Schema and Data Type Adjustments:

    Ensure sale_date is cast to a DateType.
    Ensure amount is cast to a DoubleType.
    All other columns should have appropriate inferred types.

--------------------------------------------------------

Data Cleaning/Validation:

    Handle Missing Values: Identify and fill any missing region values with 'Unknown'.
    Invalid Amounts: Filter out any records where amount is less than or equal to 0.

--------------------------------------------------------

Feature Engineering/Derivation:

    Calculate daily_profit_margin: Assume a fixed profit margin of 20% on all sales. Add a new column daily_profit_margin calculated as amount * 0.20.
    Extract sale_month and sale_year: Create new columns sale_month (integer, e.g., 1 for January) and sale_year (integer, e.g., 2024) from the sale_date column.

# [EXTRACTED RECORDS]
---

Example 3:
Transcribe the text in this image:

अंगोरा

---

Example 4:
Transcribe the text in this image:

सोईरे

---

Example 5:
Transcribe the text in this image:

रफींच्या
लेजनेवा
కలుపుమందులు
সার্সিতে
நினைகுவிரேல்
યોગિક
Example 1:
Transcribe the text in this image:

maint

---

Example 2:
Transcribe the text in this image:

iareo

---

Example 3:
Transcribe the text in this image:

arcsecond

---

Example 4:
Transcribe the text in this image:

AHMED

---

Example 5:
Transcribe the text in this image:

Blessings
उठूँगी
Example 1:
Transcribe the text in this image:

# [INSTRUCTIONS FOR THE TASK]
In the sales-data cleanup steps, what value replaces a missing region?

# [ANSWER IN FULL]
'Unknown'